Prompt
Reproduce each record exactly. The pictures should be skipped.

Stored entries
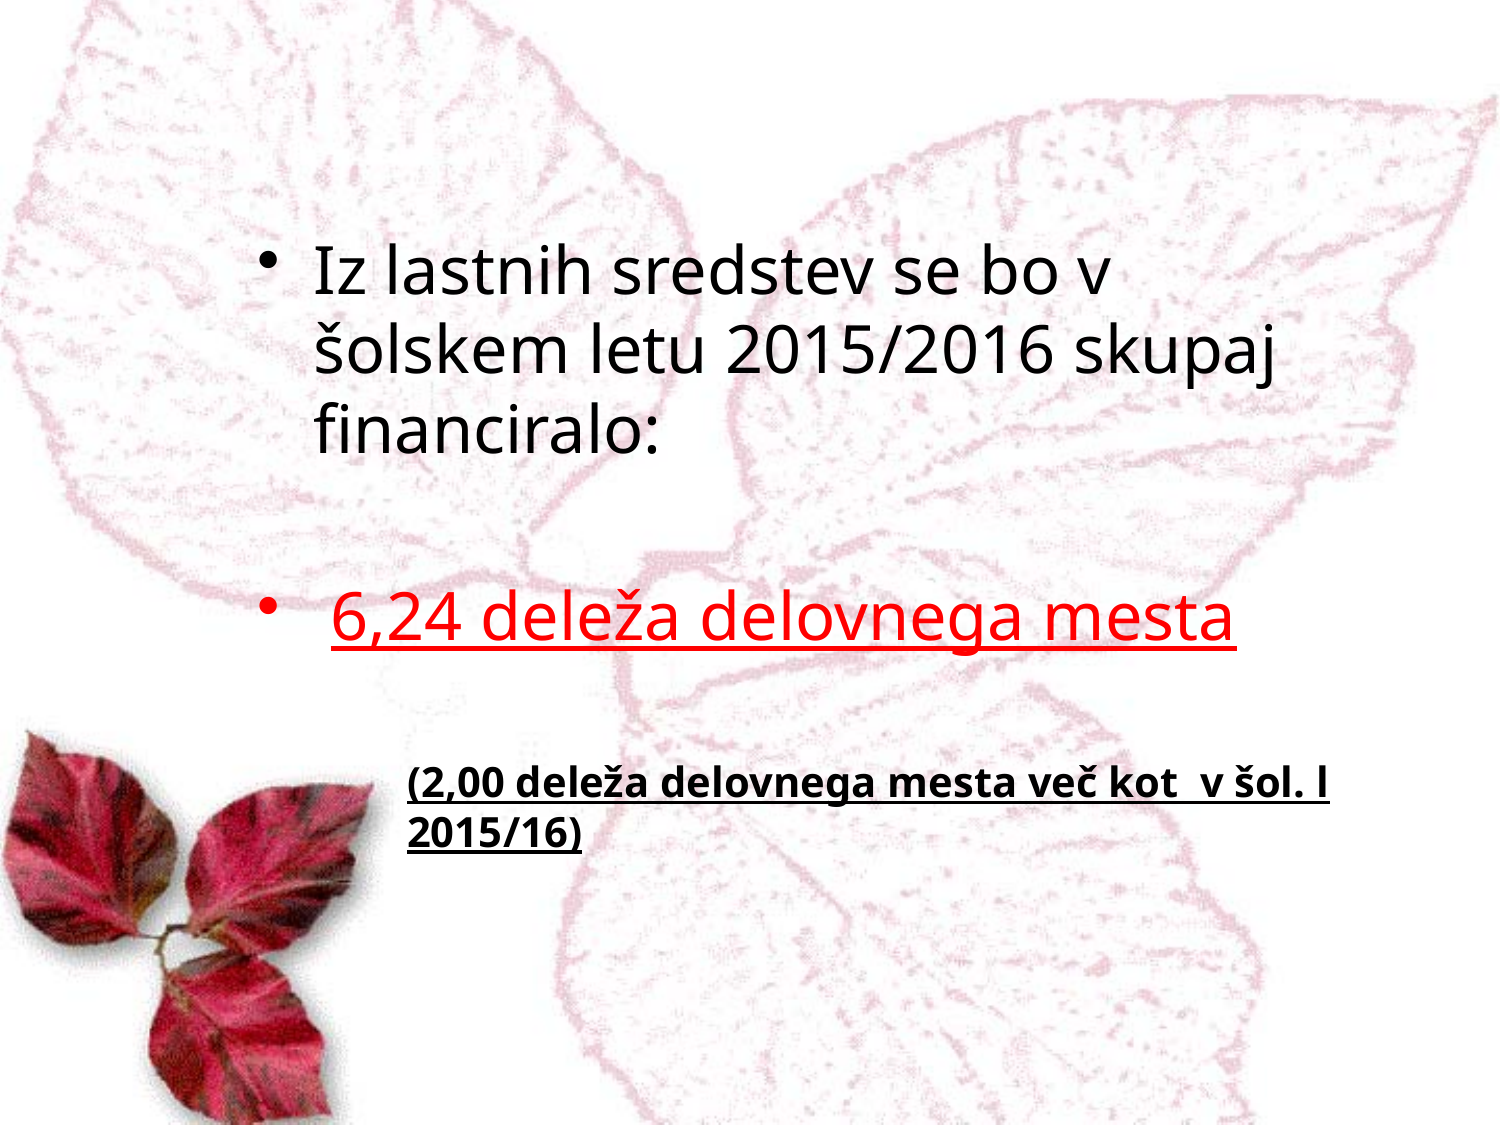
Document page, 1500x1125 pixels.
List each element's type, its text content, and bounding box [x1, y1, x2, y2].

list Iz lastnih sredstev se bo v šolskem letu 2015/2016 skupaj financiralo: 6,24 deleža delovnega mesta (2,00 deleža delovnega mesta več kot v šol. l 2015/16) [241, 219, 1353, 1001]
picture [0, 0, 1500, 1125]
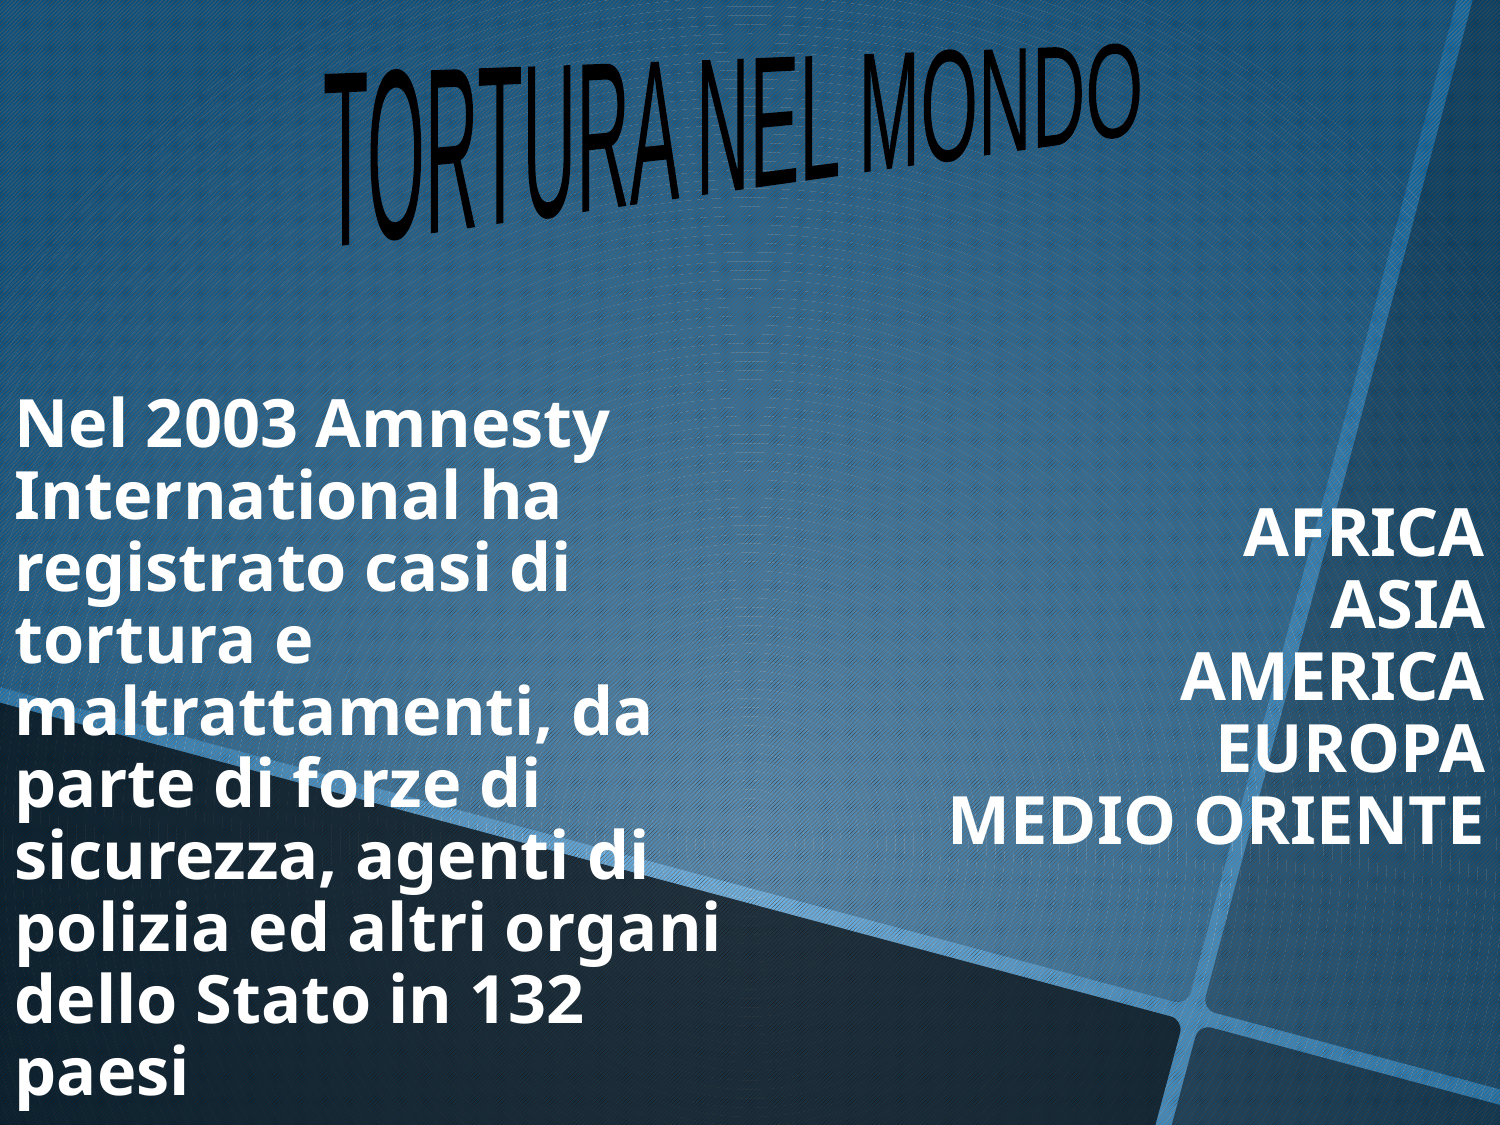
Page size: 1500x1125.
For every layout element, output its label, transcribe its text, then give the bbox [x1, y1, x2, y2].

Problem solution
Document page, 1500x1125 pixels.
List each element's type, its text content, and bounding box [x1, y1, x2, y2].

list Iz lastnih sredstev se bo v šolskem letu 2015/2016 skupaj financiralo: 6,24 deleža delovnega mesta (2,00 deleža delovnega mesta več kot v šol. l 2015/16) [241, 219, 1353, 1001]
picture [0, 0, 1500, 1125]
Page size: 1500x1125.
For every layout element, output its label, transcribe its text, then give the bbox [x1, y1, x2, y2].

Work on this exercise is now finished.